Find all lines below containing the string "between" and return them.
* * * * * * * * *
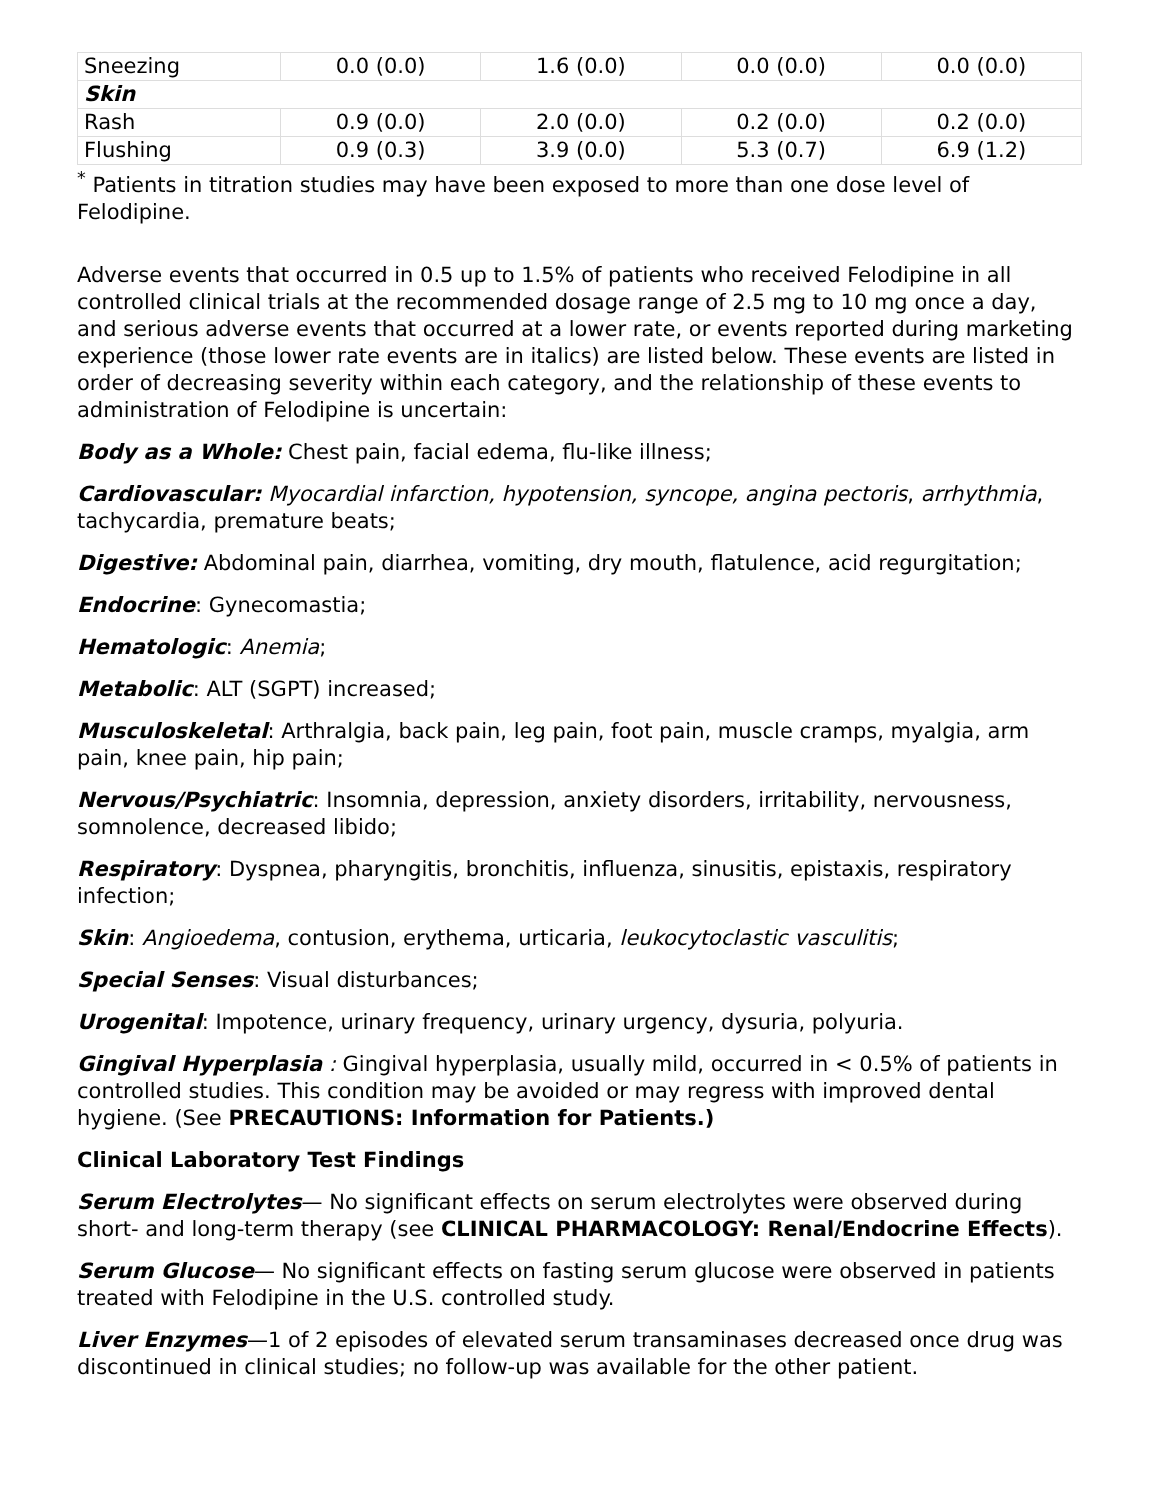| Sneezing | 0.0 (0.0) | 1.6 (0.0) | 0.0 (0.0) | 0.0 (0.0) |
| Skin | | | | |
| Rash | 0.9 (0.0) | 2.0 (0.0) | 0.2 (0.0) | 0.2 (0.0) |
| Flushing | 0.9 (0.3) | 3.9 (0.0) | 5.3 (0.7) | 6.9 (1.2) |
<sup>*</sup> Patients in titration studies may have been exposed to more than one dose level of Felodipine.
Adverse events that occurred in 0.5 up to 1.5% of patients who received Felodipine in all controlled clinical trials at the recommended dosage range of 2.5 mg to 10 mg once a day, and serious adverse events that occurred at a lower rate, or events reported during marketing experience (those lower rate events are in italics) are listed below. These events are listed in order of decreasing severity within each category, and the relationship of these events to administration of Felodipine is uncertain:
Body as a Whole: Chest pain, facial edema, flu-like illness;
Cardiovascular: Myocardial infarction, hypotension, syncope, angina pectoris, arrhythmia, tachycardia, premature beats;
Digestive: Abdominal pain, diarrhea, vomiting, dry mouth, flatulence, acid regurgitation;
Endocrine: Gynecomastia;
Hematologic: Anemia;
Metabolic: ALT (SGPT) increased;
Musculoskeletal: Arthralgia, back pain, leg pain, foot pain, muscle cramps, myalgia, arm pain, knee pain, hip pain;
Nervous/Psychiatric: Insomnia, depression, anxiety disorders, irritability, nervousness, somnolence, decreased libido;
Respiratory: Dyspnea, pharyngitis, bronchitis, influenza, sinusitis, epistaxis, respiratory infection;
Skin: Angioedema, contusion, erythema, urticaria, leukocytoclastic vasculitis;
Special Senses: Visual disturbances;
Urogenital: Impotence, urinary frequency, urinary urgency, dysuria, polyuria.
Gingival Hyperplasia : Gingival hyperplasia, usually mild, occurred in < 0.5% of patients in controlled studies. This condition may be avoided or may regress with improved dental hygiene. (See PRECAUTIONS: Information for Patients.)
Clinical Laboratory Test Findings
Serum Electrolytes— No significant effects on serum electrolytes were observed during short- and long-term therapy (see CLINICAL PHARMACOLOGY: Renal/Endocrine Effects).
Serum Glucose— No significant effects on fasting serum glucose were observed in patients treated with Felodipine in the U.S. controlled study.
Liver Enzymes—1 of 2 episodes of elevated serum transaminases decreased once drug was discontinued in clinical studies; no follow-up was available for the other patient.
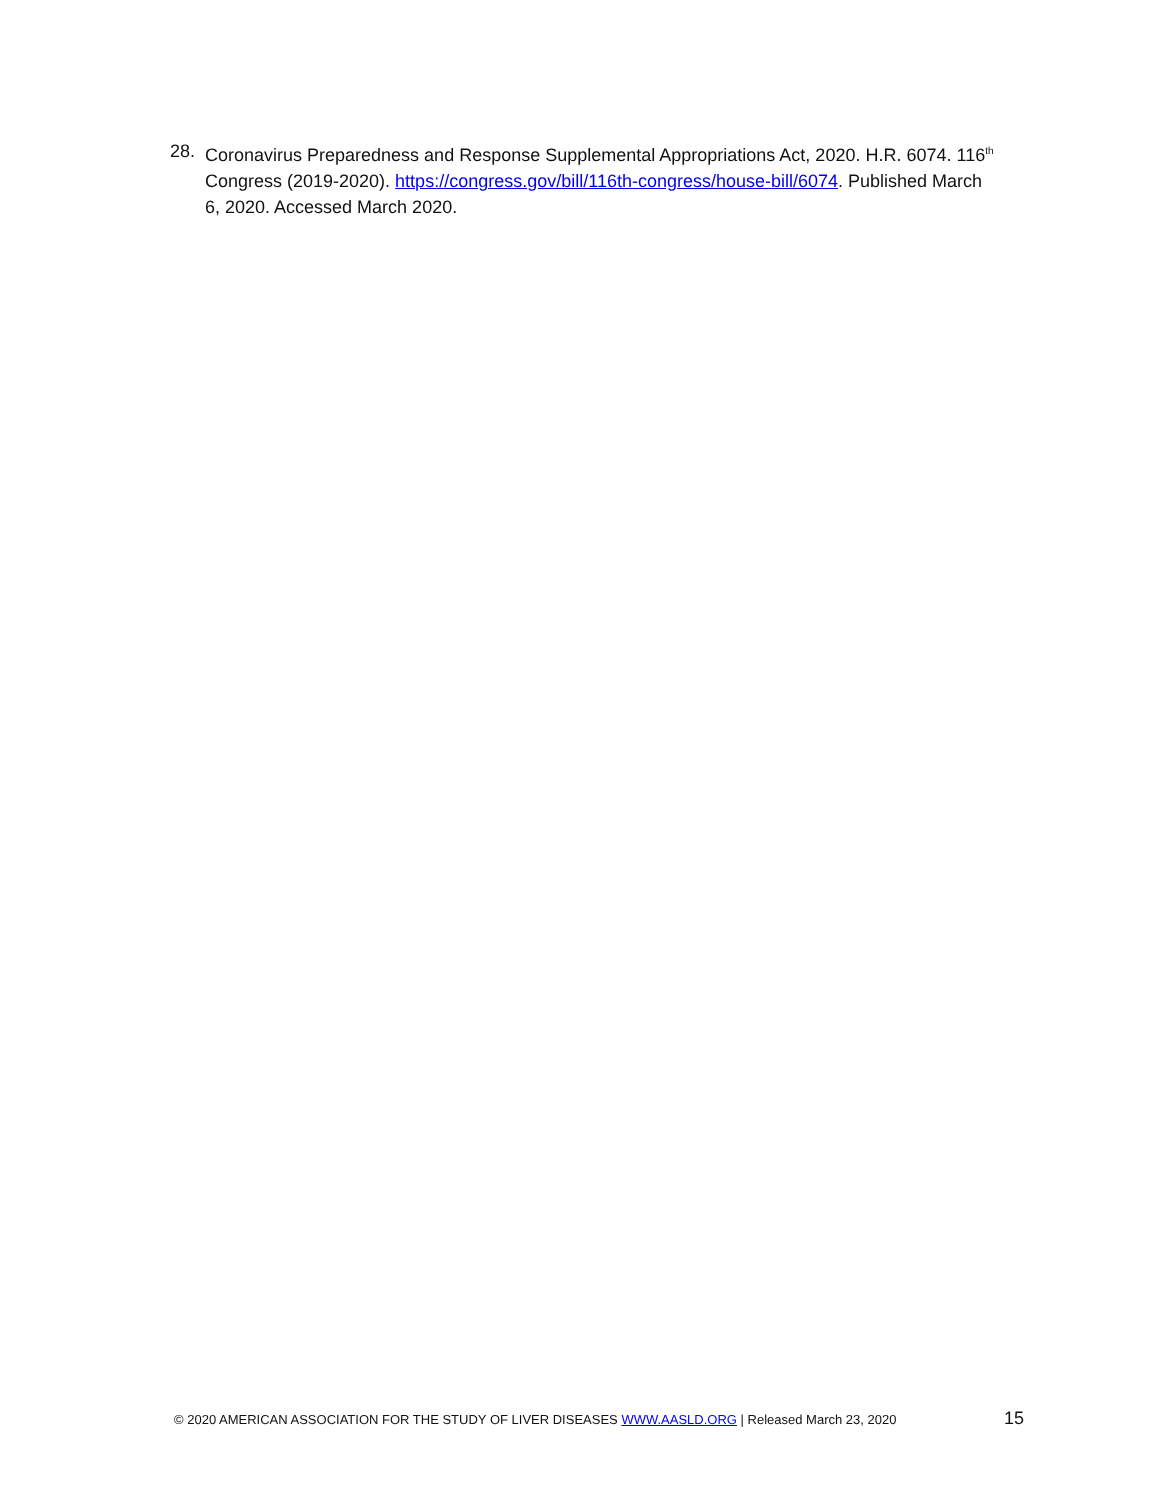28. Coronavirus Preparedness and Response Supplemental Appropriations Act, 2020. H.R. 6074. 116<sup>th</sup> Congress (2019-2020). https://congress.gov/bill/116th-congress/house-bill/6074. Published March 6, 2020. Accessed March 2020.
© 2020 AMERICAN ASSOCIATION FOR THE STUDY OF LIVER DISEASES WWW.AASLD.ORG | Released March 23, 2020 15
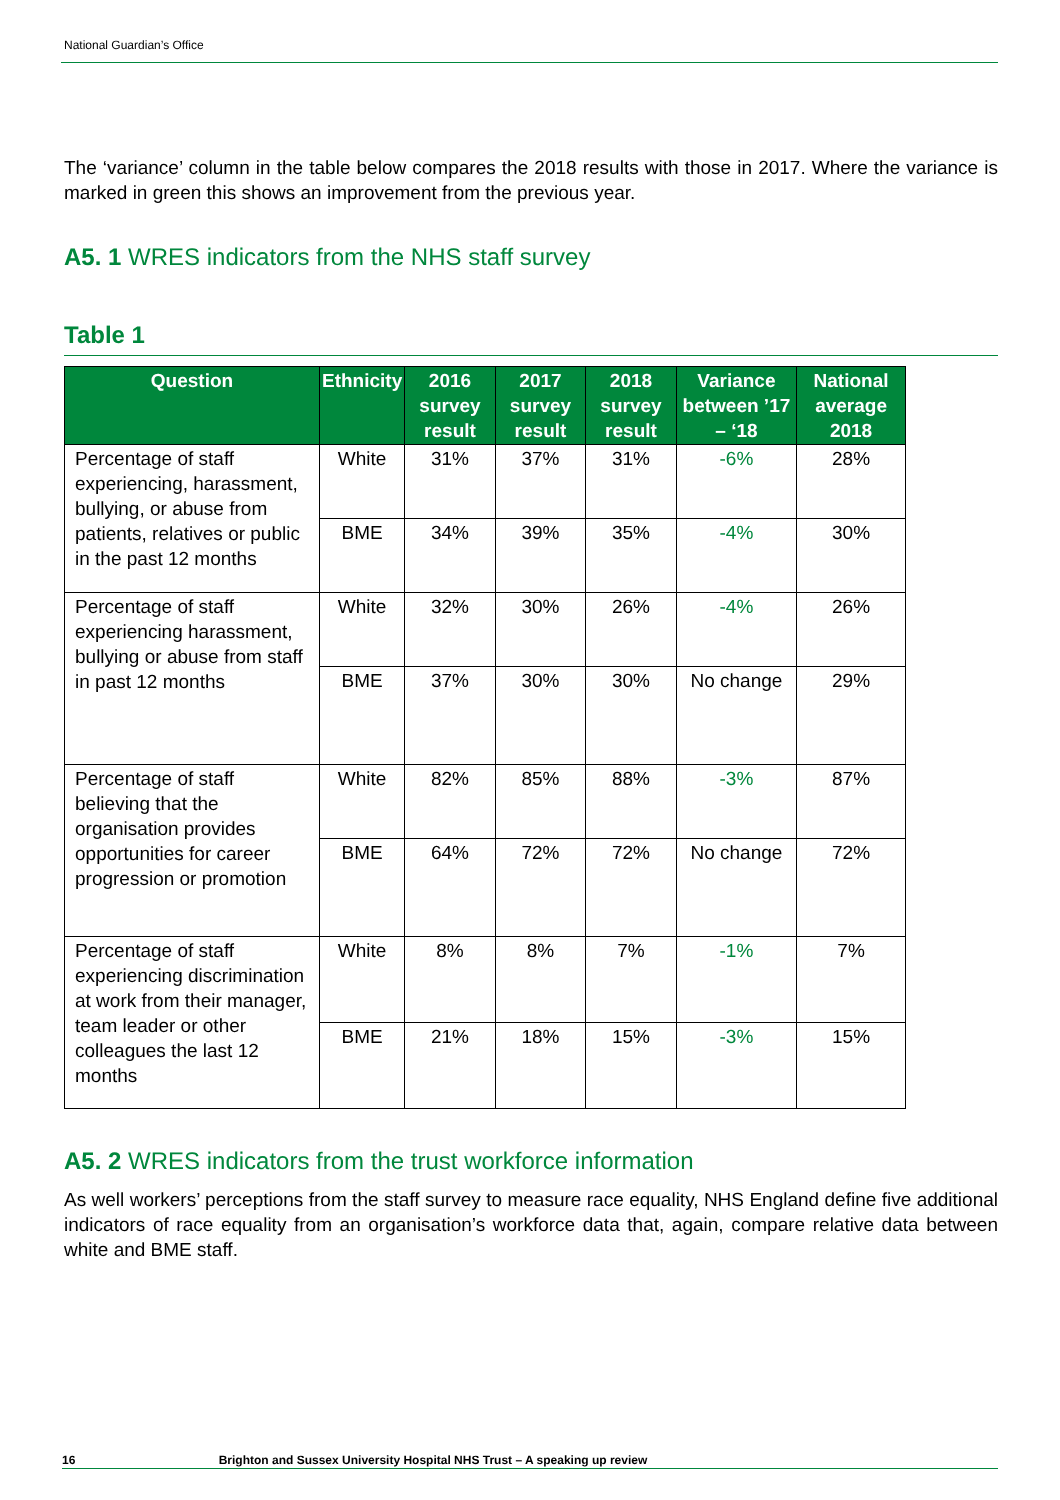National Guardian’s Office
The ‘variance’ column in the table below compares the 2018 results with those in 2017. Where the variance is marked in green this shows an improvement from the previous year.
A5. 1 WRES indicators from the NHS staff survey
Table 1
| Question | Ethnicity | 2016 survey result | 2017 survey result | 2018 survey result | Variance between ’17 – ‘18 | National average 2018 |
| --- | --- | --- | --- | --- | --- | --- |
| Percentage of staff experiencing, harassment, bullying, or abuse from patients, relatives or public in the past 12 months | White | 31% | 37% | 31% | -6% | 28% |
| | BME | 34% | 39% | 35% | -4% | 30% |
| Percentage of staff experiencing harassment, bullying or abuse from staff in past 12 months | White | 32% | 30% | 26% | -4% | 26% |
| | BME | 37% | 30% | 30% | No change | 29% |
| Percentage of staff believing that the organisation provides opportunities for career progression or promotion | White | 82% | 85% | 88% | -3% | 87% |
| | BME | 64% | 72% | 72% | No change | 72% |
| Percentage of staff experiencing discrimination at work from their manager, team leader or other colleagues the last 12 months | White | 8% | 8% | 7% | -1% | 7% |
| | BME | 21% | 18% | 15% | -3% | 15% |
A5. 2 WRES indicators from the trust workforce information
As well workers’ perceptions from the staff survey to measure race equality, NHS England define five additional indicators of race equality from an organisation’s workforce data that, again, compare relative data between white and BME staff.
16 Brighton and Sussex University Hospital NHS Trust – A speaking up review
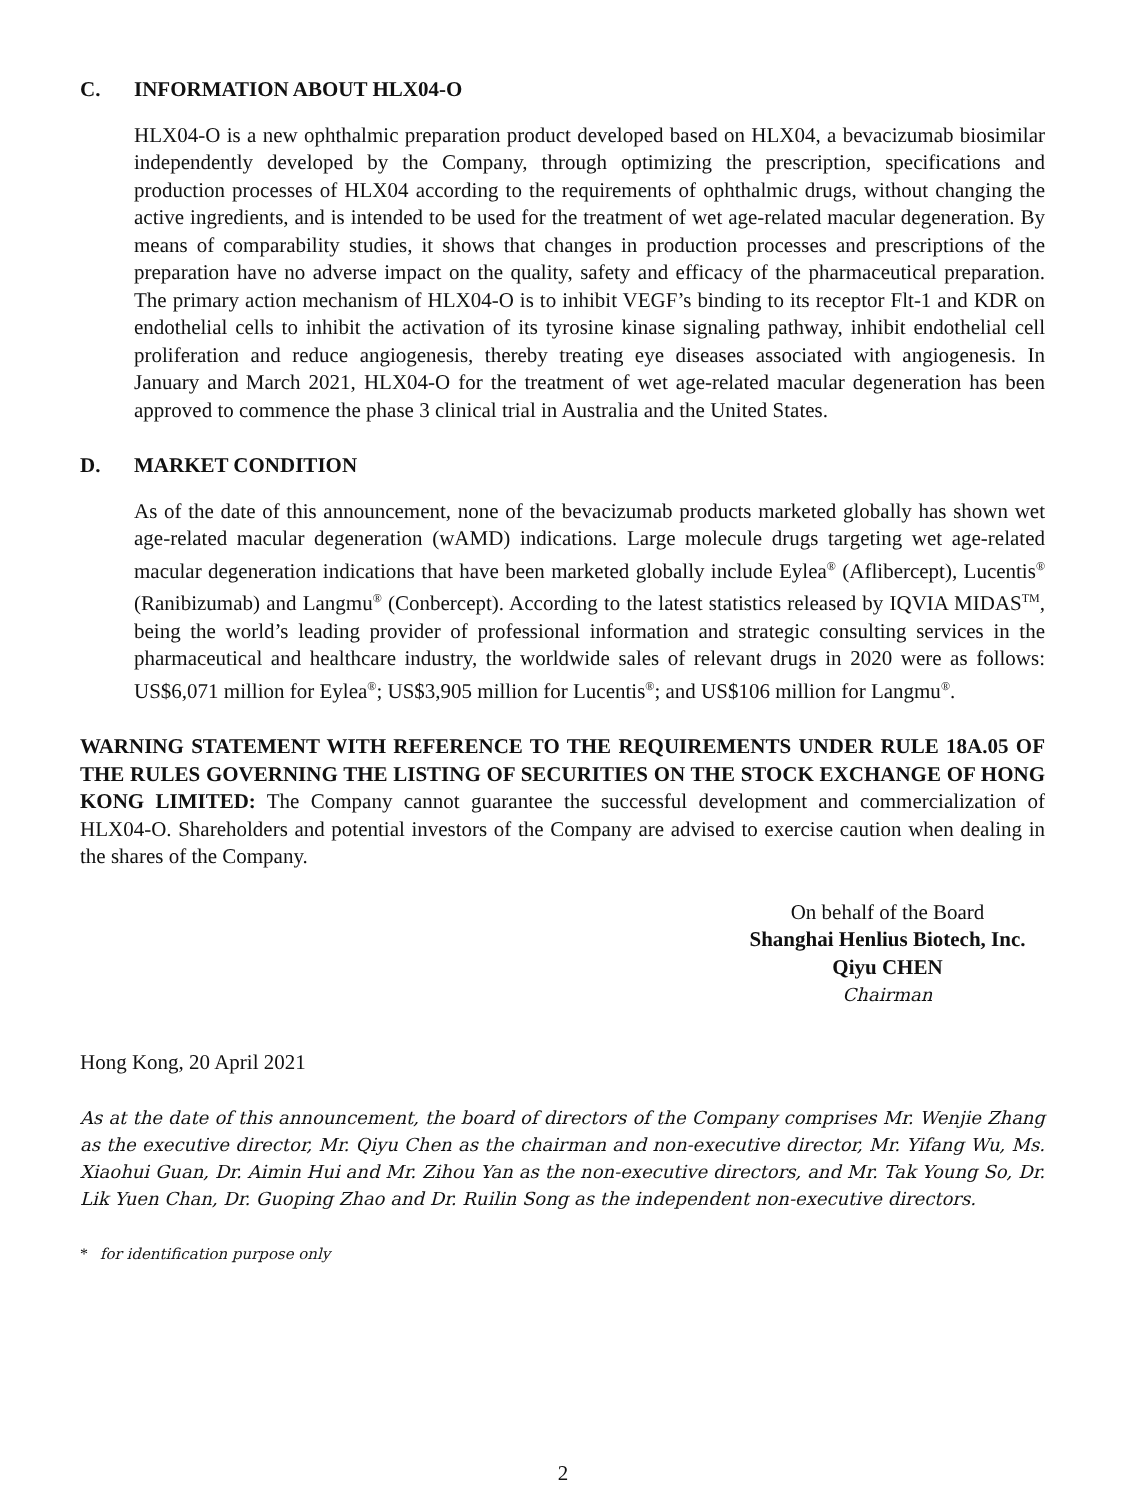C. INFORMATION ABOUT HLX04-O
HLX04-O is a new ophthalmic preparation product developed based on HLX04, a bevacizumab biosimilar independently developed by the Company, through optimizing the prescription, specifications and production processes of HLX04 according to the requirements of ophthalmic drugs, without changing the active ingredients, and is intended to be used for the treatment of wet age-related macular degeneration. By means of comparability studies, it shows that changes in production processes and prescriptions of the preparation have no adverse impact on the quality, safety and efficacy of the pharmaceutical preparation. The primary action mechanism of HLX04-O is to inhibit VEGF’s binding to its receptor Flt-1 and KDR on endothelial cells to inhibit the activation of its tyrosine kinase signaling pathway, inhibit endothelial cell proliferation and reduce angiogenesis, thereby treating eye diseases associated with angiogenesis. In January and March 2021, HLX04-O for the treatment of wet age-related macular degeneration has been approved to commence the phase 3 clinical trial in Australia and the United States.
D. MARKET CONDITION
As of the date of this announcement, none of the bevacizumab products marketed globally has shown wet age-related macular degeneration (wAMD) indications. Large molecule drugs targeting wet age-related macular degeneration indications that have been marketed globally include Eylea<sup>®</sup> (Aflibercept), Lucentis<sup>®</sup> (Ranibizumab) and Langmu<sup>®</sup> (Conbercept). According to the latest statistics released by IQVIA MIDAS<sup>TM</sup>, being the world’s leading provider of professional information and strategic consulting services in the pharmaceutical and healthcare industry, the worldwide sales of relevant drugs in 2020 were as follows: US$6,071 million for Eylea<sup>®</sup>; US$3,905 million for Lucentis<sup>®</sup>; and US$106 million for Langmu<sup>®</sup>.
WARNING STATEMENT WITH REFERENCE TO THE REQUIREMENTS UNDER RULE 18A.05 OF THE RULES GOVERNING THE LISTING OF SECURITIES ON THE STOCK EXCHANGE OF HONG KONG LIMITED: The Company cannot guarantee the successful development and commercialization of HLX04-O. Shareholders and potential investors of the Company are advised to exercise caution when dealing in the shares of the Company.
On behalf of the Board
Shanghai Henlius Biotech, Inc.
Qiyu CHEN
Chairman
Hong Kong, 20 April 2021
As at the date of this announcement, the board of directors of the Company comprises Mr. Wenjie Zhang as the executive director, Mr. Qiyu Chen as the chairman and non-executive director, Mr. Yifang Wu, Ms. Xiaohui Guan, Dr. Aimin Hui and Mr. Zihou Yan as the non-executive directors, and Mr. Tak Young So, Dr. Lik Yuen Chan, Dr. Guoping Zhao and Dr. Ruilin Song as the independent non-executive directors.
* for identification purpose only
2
* * * * * * * * *
- Solution for this task:
| Question | Ethnicity | 2016 survey result | 2017 survey result | 2018 survey result | Variance between ’17 – ‘18 | National average 2018 |
As well workers’ perceptions from the staff survey to measure race equality, NHS England define five additional indicators of race equality from an organisation’s workforce data that, again, compare relative data between white and BME staff.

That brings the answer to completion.